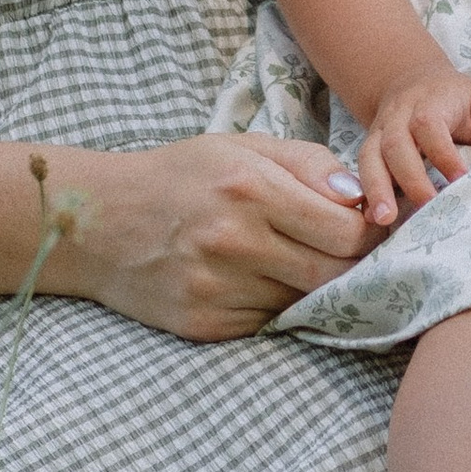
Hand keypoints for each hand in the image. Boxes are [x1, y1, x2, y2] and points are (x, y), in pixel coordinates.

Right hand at [46, 134, 372, 340]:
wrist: (96, 222)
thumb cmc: (179, 176)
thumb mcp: (240, 147)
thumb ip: (308, 163)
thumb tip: (360, 198)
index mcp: (250, 189)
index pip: (347, 232)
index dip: (372, 234)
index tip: (374, 229)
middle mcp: (235, 242)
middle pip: (334, 275)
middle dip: (356, 267)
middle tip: (358, 255)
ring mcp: (218, 289)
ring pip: (304, 303)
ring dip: (314, 287)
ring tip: (301, 262)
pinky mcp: (205, 325)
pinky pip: (268, 323)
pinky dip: (276, 305)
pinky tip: (260, 281)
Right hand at [353, 66, 470, 226]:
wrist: (415, 84)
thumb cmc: (457, 101)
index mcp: (429, 102)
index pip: (429, 125)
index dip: (443, 154)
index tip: (460, 180)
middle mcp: (398, 117)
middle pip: (395, 144)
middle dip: (411, 178)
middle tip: (428, 206)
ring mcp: (379, 133)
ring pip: (370, 157)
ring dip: (377, 188)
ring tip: (384, 218)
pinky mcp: (370, 150)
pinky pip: (362, 169)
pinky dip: (365, 193)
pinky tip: (371, 217)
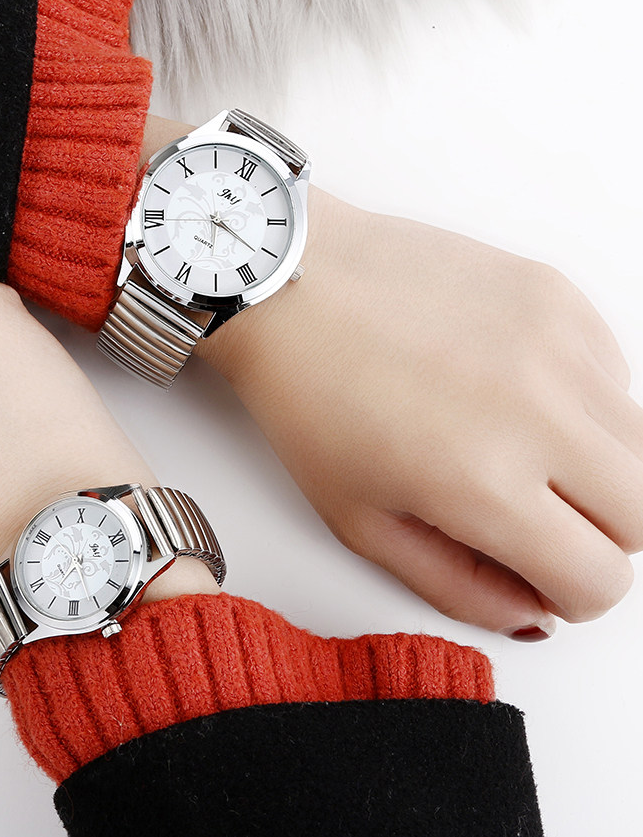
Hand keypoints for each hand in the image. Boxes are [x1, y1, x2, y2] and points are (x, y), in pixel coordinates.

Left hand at [198, 187, 640, 636]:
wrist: (290, 285)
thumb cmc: (307, 399)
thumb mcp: (360, 521)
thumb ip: (458, 585)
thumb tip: (535, 612)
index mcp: (484, 483)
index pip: (600, 578)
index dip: (570, 592)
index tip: (539, 573)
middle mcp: (539, 412)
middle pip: (642, 516)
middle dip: (598, 538)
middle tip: (536, 518)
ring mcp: (557, 344)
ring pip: (642, 445)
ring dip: (595, 469)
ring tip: (516, 448)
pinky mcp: (557, 294)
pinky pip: (616, 374)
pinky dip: (584, 402)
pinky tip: (511, 390)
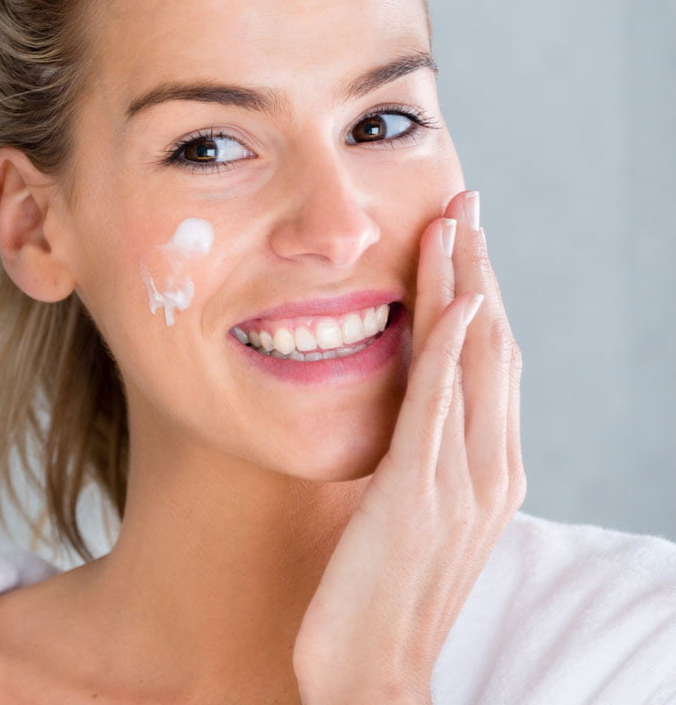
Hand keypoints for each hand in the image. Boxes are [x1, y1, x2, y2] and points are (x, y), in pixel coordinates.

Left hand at [291, 190, 526, 704]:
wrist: (370, 672)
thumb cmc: (377, 593)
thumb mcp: (402, 510)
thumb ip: (414, 456)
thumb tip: (402, 408)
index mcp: (486, 471)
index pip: (491, 363)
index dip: (480, 295)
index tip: (463, 240)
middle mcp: (490, 470)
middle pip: (494, 348)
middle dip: (479, 271)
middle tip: (465, 207)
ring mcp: (462, 484)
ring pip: (476, 362)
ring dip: (466, 286)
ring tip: (454, 223)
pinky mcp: (418, 496)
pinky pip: (441, 407)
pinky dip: (451, 349)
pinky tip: (450, 301)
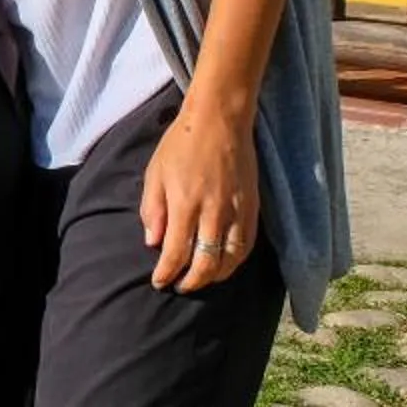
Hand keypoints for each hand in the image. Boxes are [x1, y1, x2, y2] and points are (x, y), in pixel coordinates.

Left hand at [141, 99, 259, 293]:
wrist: (219, 119)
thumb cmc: (181, 143)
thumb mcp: (155, 173)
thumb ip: (153, 210)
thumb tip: (153, 243)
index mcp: (185, 204)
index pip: (176, 253)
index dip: (166, 273)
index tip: (159, 282)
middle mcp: (213, 212)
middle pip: (206, 264)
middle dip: (192, 282)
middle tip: (179, 286)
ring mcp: (237, 211)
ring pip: (230, 259)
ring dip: (215, 276)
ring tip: (201, 279)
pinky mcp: (253, 207)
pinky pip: (247, 245)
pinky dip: (236, 261)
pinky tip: (225, 264)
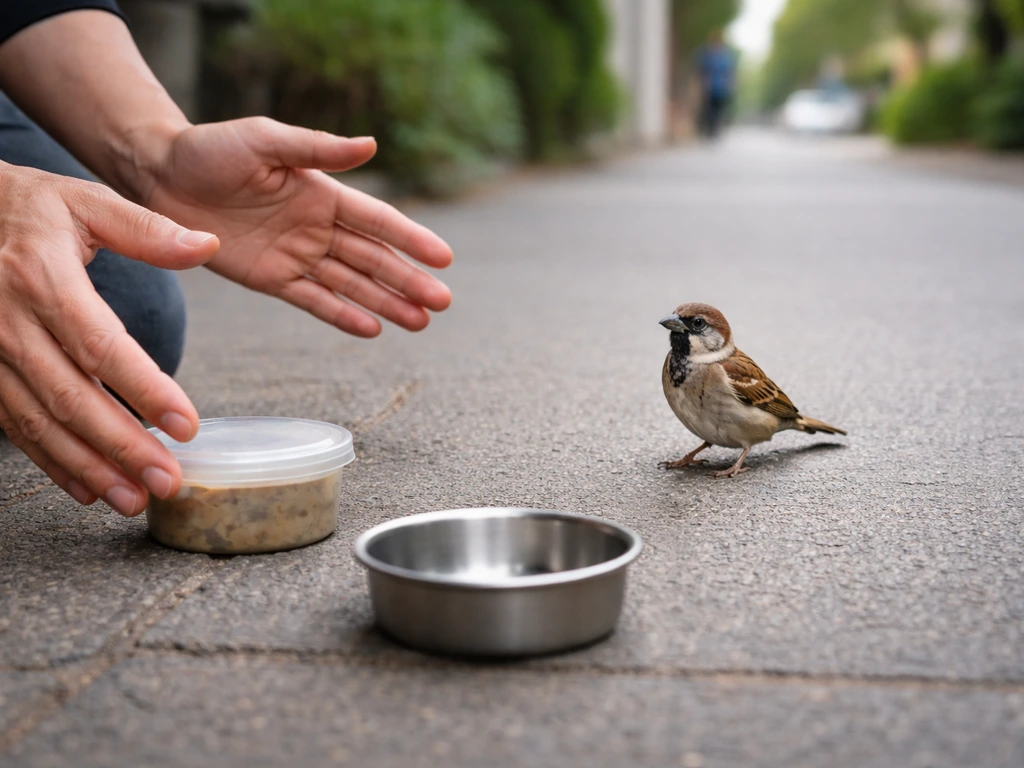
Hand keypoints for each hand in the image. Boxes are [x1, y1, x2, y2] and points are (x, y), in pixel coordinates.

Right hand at [0, 162, 219, 514]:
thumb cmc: (25, 209)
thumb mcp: (83, 201)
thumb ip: (146, 229)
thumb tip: (207, 244)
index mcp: (42, 278)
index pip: (100, 345)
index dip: (145, 390)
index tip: (186, 426)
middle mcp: (8, 323)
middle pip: (71, 397)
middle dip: (122, 447)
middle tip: (168, 481)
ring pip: (41, 422)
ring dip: (89, 467)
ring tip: (134, 499)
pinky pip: (15, 425)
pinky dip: (52, 462)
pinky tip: (87, 489)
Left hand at [141, 118, 453, 336]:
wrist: (159, 177)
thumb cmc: (211, 149)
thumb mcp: (264, 139)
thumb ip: (317, 148)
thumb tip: (370, 145)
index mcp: (322, 192)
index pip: (377, 220)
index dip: (411, 239)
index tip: (444, 258)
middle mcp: (317, 227)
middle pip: (373, 259)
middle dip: (408, 281)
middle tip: (442, 302)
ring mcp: (297, 255)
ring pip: (352, 284)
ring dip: (386, 303)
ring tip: (420, 323)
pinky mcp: (271, 279)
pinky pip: (313, 300)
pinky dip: (342, 315)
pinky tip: (373, 329)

__________

▶ _What you will do_:
The data above must be given back verbatim, minus its images.

▶ _Exercise answer_:
Hand keypoints for each hand in the image. Boxes are [x1, y1, x2, y2] and points are (x, y), in pixel coordinates.

Right hand at [46, 134, 372, 340]:
wrist: (96, 222)
thumb cmc: (179, 176)
thumb mcp: (240, 147)
thumb ip: (308, 163)
thumb tip: (360, 198)
index mcp: (250, 189)
index pip: (347, 232)
index dip: (372, 234)
index tip: (374, 229)
middle mcp: (235, 242)
middle pip: (334, 275)
middle dip: (356, 267)
middle tip: (358, 255)
ring mcp: (218, 289)
ring pip: (304, 303)
ring dip: (314, 287)
ring tip: (301, 262)
pinky mcp: (205, 325)
pinky pip: (268, 323)
pinky dip: (276, 305)
pinky tip: (260, 281)
Right hand at [353, 66, 470, 226]:
wrist: (415, 84)
thumb cmc: (457, 101)
index mcp: (429, 102)
index pip: (429, 125)
index dip: (443, 154)
index tip: (460, 180)
middle mcp: (398, 117)
middle pip: (395, 144)
middle dip: (411, 178)
middle tip: (428, 206)
ring mcp: (379, 133)
ring pip: (370, 157)
ring dip: (377, 188)
ring tip: (384, 218)
pinky mcp: (370, 150)
pinky pip: (362, 169)
pinky dip: (365, 193)
pinky tip: (371, 217)
Hand keypoints for each hand in the image. Boxes are [x1, y1, x2, y2] and points are (x, y), in pixel coordinates.

Left hand at [198, 187, 640, 636]:
wrist: (290, 285)
thumb cmc: (307, 399)
thumb mcp: (360, 521)
thumb ip: (458, 585)
thumb tip: (535, 612)
index mcp: (484, 483)
index pip: (600, 578)
index dip: (570, 592)
index tip: (539, 573)
middle mcp: (539, 412)
middle pip: (642, 516)
middle dip: (598, 538)
middle tip: (536, 518)
ring mcp: (557, 344)
ring pip: (642, 445)
ring dip: (595, 469)
ring tip: (516, 448)
pinky mcp: (557, 294)
pinky pip: (616, 374)
pinky dip: (584, 402)
pinky tip: (511, 390)
Hand keypoints for each hand in the image. Boxes are [x1, y1, x2, y2] and points are (x, y), in pixel coordinates.

Left hand at [291, 190, 526, 704]:
wrist: (370, 672)
thumb cmc: (377, 593)
thumb mcp: (402, 510)
thumb ip: (414, 456)
thumb tip: (402, 408)
index mcp: (486, 471)
index pip: (491, 363)
index dip: (480, 295)
index tip: (463, 240)
middle mcp: (490, 470)
middle pip: (494, 348)
middle dip: (479, 271)
middle tip: (465, 207)
ring mcp: (462, 484)
ring pip: (476, 362)
ring dip: (466, 286)
ring tip: (454, 223)
pinky mcp: (418, 496)
pinky pip: (441, 407)
pinky dip: (451, 349)
pinky tip: (450, 301)
Hand keypoints for each hand in the image. Boxes are [x1, y1, x2, y2] and points are (x, y), in pixel coordinates.

Left hand at [141, 99, 259, 293]:
wrist: (219, 119)
thumb cmc: (181, 143)
thumb mcp: (155, 173)
thumb ip: (153, 210)
thumb tip: (153, 243)
index mcp: (185, 204)
index pip: (176, 253)
index dip: (166, 273)
index tip: (159, 282)
middle mcp: (213, 212)
middle pip: (206, 264)
middle dip: (192, 282)
middle tip: (179, 286)
ring mcp: (237, 211)
ring pip: (230, 259)
ring dip: (215, 276)
ring tip: (201, 279)
pinky mcp: (253, 207)
pinky pip: (247, 245)
pinky dip: (236, 261)
pinky tip: (225, 264)
Hand keypoints for each hand in the image. Boxes are [x1, y1, x2, y2] and points are (x, y), in pixel coordinates.

Right hand at [0, 162, 219, 514]:
thumb cmc: (25, 209)
thumb mcp: (83, 201)
thumb ip: (146, 229)
thumb tip: (207, 244)
index mcp: (42, 278)
index pip: (100, 345)
index dip: (145, 390)
index tip: (186, 426)
middle mcp: (8, 323)
middle pip: (71, 397)
middle dip: (122, 447)
middle tip: (168, 481)
ring pip: (41, 422)
ring dip: (89, 467)
ring tip: (134, 499)
pinky pip: (15, 425)
pinky dip: (52, 462)
pinky tip: (87, 489)
Left hand at [141, 118, 453, 336]:
wrist: (159, 177)
thumb cmc: (211, 149)
thumb mcp: (264, 139)
thumb ip: (317, 148)
thumb tip: (370, 145)
index mcp: (322, 192)
index pip: (377, 220)
index dip: (411, 239)
index tip: (444, 258)
middle mcp: (317, 227)
middle pip: (373, 259)
middle dip: (408, 281)
middle tip: (442, 302)
ring mcp: (297, 255)
ring pip: (352, 284)
ring dip: (386, 303)
ring tip: (420, 323)
pinky mcp: (271, 279)
pinky pip: (313, 300)
pinky dip: (342, 315)
pinky tip: (373, 329)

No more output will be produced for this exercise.